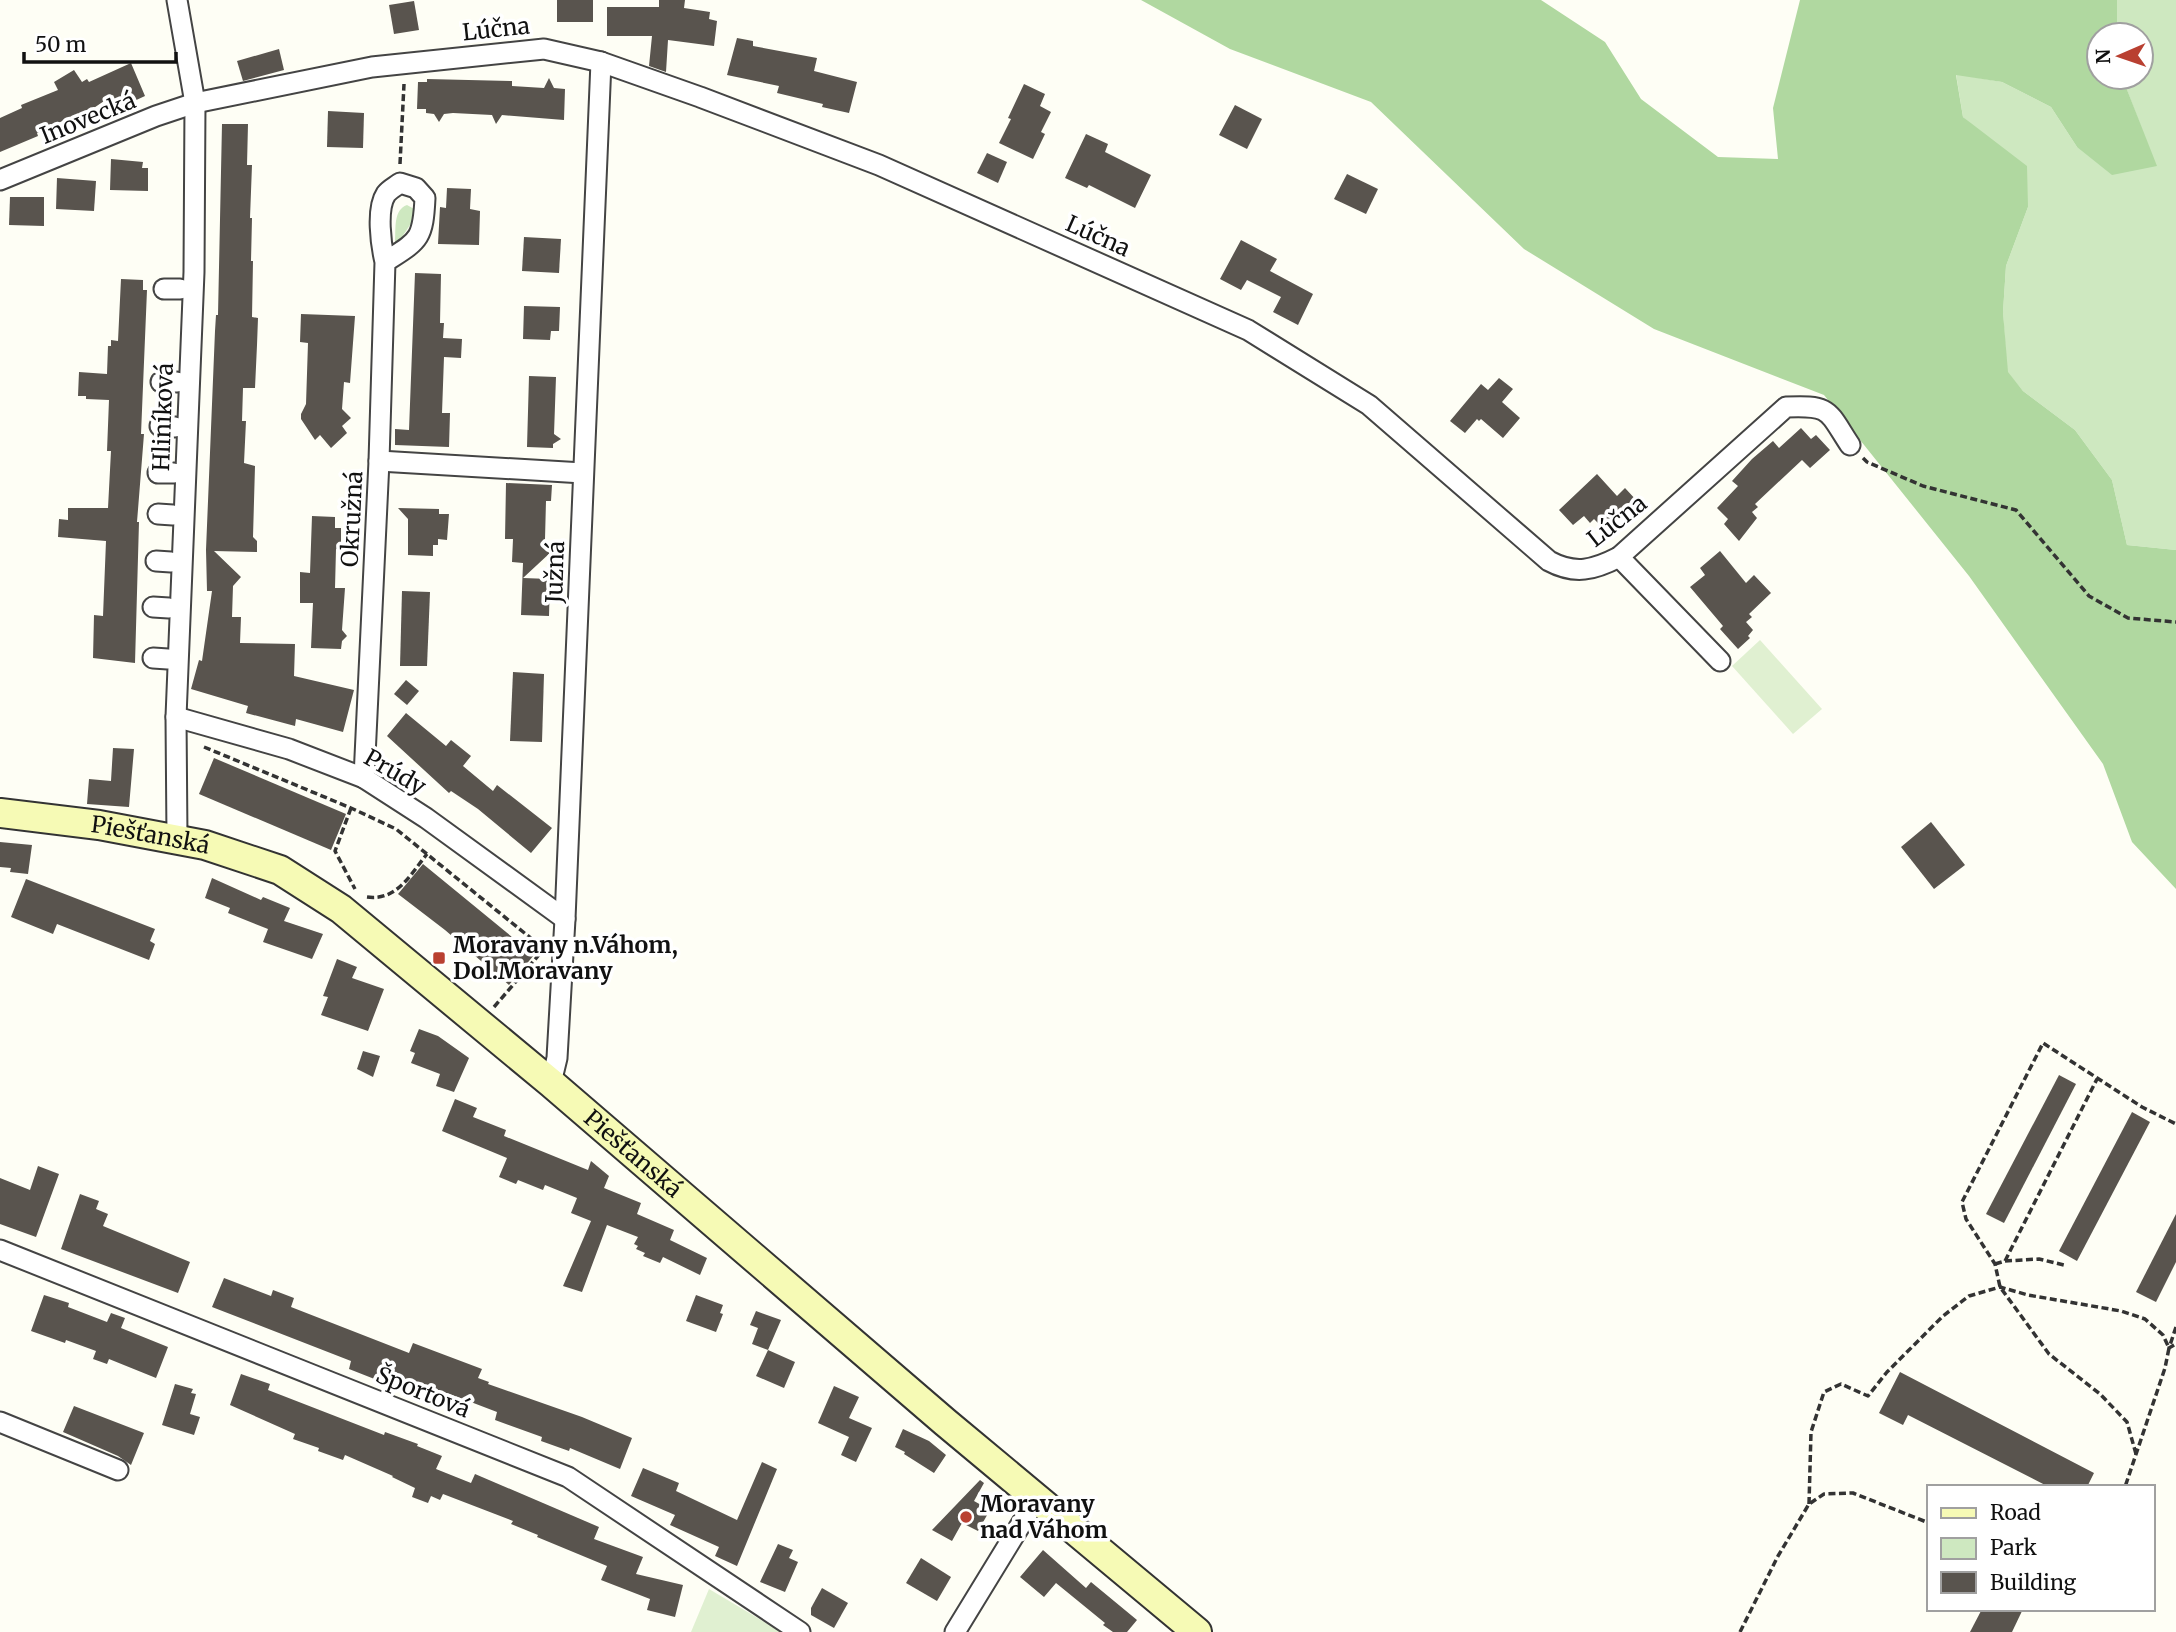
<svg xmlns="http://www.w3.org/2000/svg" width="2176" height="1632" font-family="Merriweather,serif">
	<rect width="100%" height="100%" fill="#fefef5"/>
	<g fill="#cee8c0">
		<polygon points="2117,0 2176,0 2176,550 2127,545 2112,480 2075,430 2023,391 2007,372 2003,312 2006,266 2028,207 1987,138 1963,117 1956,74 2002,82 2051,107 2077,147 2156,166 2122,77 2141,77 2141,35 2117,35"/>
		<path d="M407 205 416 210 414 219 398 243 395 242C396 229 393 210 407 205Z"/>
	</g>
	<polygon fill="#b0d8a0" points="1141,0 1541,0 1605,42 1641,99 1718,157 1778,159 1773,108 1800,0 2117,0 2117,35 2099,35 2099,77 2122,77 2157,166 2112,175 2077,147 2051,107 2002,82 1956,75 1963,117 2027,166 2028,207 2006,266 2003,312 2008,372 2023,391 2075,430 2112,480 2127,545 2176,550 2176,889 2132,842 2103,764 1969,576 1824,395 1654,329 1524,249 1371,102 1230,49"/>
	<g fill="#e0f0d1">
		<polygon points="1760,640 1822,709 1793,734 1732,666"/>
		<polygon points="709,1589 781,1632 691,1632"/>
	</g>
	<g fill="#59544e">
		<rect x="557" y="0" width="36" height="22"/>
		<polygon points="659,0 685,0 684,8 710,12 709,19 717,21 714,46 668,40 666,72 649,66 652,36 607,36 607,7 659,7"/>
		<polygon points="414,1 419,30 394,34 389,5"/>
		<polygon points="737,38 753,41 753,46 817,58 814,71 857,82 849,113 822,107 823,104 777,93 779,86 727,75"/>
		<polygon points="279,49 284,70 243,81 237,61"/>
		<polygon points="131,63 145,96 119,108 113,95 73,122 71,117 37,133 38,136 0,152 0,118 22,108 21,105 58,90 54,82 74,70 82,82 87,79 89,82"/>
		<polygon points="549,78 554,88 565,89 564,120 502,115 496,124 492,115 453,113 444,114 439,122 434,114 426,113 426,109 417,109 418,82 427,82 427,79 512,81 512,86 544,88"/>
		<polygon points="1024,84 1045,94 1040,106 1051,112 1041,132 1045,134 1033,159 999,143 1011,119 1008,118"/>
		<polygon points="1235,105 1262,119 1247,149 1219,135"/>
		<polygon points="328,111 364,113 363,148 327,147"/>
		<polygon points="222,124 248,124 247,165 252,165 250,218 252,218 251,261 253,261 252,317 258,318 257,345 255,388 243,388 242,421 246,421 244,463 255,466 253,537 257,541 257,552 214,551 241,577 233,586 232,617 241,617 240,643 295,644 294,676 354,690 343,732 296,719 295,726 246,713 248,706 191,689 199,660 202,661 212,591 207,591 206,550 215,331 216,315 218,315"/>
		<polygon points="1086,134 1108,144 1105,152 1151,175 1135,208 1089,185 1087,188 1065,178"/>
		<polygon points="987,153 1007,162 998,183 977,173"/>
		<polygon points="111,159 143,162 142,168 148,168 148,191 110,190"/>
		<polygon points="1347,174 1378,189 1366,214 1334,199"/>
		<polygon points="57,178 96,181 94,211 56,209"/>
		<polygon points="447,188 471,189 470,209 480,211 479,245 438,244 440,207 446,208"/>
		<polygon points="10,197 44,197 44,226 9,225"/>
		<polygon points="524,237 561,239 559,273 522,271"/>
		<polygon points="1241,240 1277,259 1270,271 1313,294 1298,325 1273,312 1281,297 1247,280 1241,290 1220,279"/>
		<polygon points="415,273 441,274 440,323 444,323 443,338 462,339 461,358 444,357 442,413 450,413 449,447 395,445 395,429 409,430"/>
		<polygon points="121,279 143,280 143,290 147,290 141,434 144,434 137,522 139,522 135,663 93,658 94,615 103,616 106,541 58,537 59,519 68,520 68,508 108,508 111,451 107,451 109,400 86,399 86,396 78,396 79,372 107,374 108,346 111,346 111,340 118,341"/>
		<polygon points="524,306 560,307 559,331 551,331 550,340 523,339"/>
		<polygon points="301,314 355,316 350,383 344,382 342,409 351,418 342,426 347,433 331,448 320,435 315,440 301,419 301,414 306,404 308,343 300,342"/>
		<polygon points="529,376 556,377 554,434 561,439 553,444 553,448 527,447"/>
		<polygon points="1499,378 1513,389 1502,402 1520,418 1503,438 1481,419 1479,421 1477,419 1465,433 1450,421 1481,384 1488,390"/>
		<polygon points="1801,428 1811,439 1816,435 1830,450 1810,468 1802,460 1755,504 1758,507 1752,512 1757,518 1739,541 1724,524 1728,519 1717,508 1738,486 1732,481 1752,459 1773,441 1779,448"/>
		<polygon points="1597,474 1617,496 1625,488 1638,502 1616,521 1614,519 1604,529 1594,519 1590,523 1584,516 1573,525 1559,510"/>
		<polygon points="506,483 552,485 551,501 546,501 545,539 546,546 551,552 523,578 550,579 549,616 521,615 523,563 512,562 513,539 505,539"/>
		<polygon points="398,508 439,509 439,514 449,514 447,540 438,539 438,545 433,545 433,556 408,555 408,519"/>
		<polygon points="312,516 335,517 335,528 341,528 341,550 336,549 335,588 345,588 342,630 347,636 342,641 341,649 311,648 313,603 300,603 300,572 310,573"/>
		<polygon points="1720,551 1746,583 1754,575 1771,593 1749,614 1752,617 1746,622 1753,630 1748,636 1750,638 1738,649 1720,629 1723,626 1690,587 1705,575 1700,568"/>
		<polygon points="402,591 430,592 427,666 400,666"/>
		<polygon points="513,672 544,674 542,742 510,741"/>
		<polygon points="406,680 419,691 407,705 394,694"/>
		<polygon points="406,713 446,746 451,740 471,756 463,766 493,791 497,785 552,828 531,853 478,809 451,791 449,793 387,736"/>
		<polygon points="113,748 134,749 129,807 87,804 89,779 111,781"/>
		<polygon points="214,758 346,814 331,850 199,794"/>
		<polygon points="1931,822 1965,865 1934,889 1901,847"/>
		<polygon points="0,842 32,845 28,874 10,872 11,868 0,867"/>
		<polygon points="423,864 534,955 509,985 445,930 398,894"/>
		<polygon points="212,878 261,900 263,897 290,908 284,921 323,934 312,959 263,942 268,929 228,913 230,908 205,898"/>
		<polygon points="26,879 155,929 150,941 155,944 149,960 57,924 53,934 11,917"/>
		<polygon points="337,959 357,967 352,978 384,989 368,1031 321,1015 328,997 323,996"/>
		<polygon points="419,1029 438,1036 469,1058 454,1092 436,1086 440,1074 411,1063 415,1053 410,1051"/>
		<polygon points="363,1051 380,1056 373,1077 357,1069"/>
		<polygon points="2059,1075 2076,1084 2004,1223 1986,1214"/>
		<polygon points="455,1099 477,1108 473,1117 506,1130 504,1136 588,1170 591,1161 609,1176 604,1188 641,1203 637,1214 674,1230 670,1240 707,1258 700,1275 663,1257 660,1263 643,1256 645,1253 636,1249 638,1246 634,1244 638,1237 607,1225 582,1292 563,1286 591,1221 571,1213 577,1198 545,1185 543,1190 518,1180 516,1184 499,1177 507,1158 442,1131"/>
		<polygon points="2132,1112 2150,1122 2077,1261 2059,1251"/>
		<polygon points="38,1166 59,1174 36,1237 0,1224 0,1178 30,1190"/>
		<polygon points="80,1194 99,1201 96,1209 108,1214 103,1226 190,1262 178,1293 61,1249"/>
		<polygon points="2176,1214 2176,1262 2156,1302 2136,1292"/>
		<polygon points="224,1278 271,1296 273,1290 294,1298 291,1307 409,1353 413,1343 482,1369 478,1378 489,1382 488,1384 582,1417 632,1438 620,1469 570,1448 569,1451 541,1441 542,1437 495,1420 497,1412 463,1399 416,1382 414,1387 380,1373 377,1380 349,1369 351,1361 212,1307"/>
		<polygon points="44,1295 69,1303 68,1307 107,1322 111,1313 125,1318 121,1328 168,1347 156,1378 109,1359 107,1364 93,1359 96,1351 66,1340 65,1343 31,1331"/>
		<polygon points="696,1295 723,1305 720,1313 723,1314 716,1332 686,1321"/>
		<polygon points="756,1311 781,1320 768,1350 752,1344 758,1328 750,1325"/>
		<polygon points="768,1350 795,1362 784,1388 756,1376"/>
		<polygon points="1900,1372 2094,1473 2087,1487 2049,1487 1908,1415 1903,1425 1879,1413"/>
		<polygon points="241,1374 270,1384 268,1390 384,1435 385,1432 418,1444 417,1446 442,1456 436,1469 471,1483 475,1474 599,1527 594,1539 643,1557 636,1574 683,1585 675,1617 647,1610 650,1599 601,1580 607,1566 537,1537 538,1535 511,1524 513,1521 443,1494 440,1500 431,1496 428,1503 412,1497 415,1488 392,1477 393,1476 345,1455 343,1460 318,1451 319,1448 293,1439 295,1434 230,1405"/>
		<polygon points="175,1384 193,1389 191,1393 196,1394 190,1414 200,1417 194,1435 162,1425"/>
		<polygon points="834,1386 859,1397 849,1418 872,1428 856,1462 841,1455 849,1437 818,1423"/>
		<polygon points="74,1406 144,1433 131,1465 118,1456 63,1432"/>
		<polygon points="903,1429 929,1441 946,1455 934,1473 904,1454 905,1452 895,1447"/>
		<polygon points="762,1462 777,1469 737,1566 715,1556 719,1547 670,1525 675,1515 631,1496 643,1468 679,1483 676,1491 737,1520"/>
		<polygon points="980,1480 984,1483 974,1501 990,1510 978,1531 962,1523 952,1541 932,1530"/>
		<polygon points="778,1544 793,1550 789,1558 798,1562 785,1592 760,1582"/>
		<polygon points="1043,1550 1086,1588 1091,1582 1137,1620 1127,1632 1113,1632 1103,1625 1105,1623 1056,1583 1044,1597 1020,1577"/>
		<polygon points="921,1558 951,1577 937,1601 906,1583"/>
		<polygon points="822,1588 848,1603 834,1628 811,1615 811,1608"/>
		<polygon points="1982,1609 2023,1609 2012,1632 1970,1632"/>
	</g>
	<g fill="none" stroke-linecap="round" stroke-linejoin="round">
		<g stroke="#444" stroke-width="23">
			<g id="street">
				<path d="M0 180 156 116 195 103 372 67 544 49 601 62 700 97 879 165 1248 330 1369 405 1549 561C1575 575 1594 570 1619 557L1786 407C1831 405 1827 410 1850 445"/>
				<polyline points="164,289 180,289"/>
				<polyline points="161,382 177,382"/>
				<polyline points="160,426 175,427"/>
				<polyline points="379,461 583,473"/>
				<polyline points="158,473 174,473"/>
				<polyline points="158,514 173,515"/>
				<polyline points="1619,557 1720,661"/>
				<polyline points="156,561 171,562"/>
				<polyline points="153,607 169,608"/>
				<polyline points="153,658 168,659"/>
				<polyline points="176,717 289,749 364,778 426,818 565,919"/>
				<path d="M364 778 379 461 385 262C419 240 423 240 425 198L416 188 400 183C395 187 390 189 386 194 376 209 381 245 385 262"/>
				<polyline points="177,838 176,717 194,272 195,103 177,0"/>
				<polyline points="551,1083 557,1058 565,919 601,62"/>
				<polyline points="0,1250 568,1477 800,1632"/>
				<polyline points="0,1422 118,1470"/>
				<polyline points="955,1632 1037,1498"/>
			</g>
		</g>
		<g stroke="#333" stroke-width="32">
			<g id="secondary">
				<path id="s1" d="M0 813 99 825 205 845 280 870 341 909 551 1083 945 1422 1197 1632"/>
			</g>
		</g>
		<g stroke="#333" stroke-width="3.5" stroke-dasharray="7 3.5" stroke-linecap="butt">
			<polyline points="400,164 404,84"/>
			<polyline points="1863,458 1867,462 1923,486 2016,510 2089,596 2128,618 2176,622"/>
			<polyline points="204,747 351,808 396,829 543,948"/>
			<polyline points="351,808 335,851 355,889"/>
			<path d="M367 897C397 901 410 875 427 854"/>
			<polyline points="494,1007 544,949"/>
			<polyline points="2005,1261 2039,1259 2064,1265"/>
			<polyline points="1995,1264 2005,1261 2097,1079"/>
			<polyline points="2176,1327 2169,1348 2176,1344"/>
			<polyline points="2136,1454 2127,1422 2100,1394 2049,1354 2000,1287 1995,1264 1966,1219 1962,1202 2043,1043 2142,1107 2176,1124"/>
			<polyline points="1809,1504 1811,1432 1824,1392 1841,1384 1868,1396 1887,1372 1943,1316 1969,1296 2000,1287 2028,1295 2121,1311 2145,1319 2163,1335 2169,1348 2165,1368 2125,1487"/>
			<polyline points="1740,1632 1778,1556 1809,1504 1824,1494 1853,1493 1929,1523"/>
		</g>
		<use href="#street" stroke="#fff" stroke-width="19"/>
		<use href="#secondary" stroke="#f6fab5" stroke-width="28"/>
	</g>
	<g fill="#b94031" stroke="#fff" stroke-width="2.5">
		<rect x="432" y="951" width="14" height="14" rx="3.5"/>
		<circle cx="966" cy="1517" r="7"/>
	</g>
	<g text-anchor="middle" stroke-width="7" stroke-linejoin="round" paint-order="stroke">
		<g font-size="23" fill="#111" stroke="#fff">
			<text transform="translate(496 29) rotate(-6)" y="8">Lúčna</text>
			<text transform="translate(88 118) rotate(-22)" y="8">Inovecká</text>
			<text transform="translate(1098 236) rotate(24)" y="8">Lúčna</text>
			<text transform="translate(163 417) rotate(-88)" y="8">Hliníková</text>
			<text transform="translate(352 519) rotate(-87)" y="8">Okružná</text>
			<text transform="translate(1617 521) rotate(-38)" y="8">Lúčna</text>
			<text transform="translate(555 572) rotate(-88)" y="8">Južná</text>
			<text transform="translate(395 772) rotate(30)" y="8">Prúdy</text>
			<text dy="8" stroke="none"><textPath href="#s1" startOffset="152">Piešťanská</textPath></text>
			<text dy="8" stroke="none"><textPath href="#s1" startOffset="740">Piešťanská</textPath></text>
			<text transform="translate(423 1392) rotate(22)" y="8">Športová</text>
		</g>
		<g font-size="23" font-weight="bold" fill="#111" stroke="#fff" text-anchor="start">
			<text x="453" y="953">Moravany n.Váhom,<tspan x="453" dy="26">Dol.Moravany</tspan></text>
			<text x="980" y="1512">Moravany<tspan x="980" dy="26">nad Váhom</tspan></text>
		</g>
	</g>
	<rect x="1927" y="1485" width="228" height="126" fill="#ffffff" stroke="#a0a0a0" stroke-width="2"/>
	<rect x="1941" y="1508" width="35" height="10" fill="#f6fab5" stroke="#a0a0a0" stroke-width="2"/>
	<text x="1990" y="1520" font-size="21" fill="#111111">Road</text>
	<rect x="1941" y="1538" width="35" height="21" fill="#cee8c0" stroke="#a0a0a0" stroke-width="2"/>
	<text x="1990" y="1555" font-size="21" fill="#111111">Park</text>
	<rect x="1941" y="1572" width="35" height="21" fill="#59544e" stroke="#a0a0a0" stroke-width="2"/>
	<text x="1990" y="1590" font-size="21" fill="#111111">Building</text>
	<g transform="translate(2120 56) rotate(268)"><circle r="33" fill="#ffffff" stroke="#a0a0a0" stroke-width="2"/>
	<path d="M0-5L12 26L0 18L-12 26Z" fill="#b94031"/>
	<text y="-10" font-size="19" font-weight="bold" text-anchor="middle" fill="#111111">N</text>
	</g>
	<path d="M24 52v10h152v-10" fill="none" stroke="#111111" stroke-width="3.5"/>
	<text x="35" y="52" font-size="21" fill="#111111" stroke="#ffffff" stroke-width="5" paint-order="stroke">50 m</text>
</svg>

Work required
Please state how many lines of the material contain the word "translate", giving the number alone.

Answer for this exercise
10